Pour prononcer une interdiction de retour sur le territoire français d’une durée d’un an à l’encontre de Mme C…, le préfet du Nord s’est fondé sur la circonstance qu’elle était récemment entrée en France, qu’elle ne fait état d’aucune attache privée et familiale sur le territoire français et qu’elle n’établit pas être isolé dans son pays d’origine, où vivent notamment ses parents. Néanmoins, dès lors qu’elle n’a fait l’objet d’aucune précédente mesure d’éloignement et qu’elle ne représente pas une menace pour l’ordre public, le préfet a fait une inexacte application des dispositions des articles L. 612-8 et L. 612-10 du code de l’entrée et du séjour des étrangers et du droit d’asile. Par suite, Mme C… est fondée à demander l’annulation de la décision par laquelle préfet du Nord a prononcé à son encontre une interdiction de retour sur le territoire français pour une durée d’un an.
Il résulte de tout ce qui précède que Mme C… n’est fondée qu’à demander l’annulation que de la décision portant interdiction de retour sur le territoire français pour une durée d’un an et que les conclusions tendant à l’annulation des autres décisions doivent être rejetées.
Sur les conclusions à fin d’injonction :
Le présent jugement n’implique aucune des mesures d’exécution demandées. Dès lors, les conclusions à fin d’injonction doivent être rejetées.

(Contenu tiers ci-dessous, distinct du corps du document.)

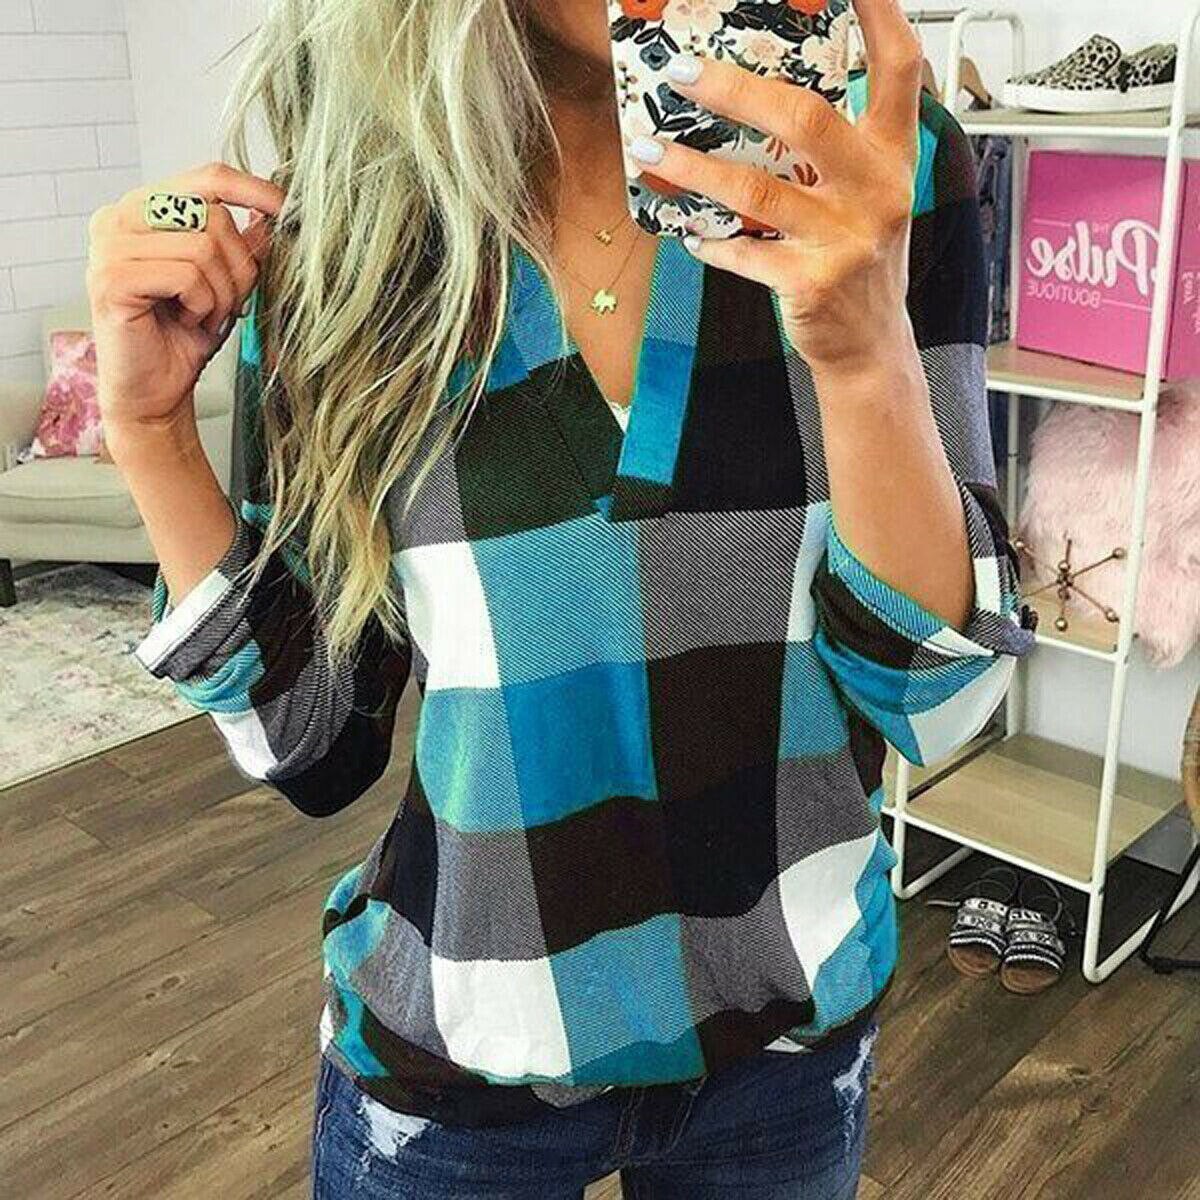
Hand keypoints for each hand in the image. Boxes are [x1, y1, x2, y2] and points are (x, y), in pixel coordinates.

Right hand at [86, 162, 284, 443]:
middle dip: (239, 266)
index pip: (207, 177)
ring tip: (206, 315)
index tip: (287, 210)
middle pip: (213, 214)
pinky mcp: (111, 279)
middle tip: (229, 302)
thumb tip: (274, 213)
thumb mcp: (226, 283)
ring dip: (222, 292)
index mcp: (144, 210)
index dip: (254, 190)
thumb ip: (243, 245)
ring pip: (203, 246)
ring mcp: (108, 246)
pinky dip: (203, 304)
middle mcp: (119, 218)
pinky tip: (190, 321)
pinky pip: (186, 275)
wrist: (157, 391)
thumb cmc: (185, 336)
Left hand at [627, 0, 922, 376]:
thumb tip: (760, 95)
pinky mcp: (812, 283)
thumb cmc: (859, 259)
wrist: (871, 345)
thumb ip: (833, 149)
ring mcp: (846, 240)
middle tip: (681, 72)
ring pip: (757, 190)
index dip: (879, 11)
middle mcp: (878, 191)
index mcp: (893, 155)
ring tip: (650, 148)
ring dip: (694, 167)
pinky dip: (709, 240)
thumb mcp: (865, 194)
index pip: (899, 66)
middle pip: (805, 119)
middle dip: (735, 90)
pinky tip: (685, 229)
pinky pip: (743, 253)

Sur les frais liés au litige :
Dans les circonstances de l’espèce, il n’y a pas lieu de mettre à la charge de l’État, qui n’est pas partie principalement perdante, la somme que demande le conseil de la requérante sur le fondement des dispositions des article L. 761-1 du code de justice administrative et 37 de la loi du 10 juillet 1991.
D E C I D E :
Article 1er : La décision par laquelle le préfet du Nord a interdit à Mme C… le retour sur le territoire français pour une durée d’un an est annulée.

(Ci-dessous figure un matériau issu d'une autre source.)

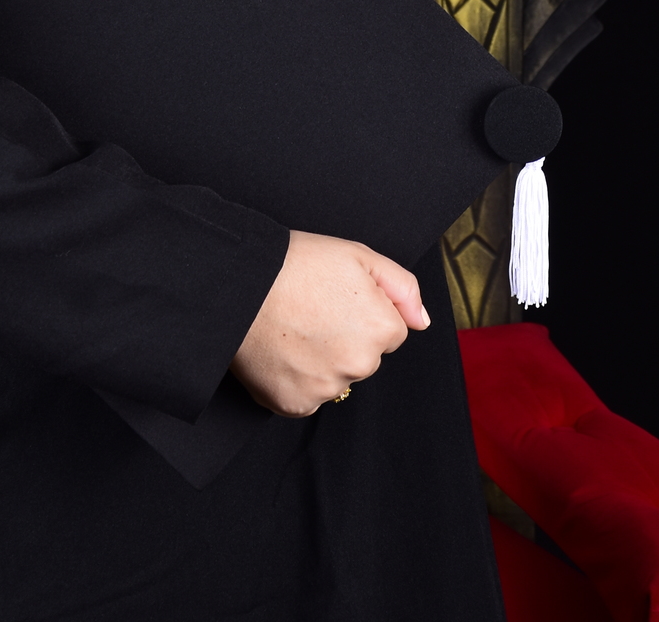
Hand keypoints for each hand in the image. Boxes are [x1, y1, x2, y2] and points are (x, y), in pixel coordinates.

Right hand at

Article 2 : Le surplus des conclusions de la requête est rejeté.
Article 3 : Le présent jugement sera notifié à Mme A… C… et au préfet du Nord.
Délibéré après l’audience du 5 septembre 2025, à laquelle siégeaient :
M. Terme, président,
M. Jouanneau, conseiller,
M. Pernelle, conseiller.
Rendu public par mise à disposition au greffe le 26 septembre 2025.
Le rapporteur,
Signé
L. Pernelle
Le président,
Signé
D. Terme
L’assesseure la plus ancienne,
M. B…
Le président-rapporteur,
A. MARCHAND
L’assesseure la plus ancienne,
M. B…
La greffière,
Signé
A. Bègue
La République mande et ordonne au préfet du Nord en ce qui le concerne ou à tous commissaires de justice à ce requis en ce qui concerne les voies de droit commun contre les parties privées, de pourvoir à l’exécution de la présente décision.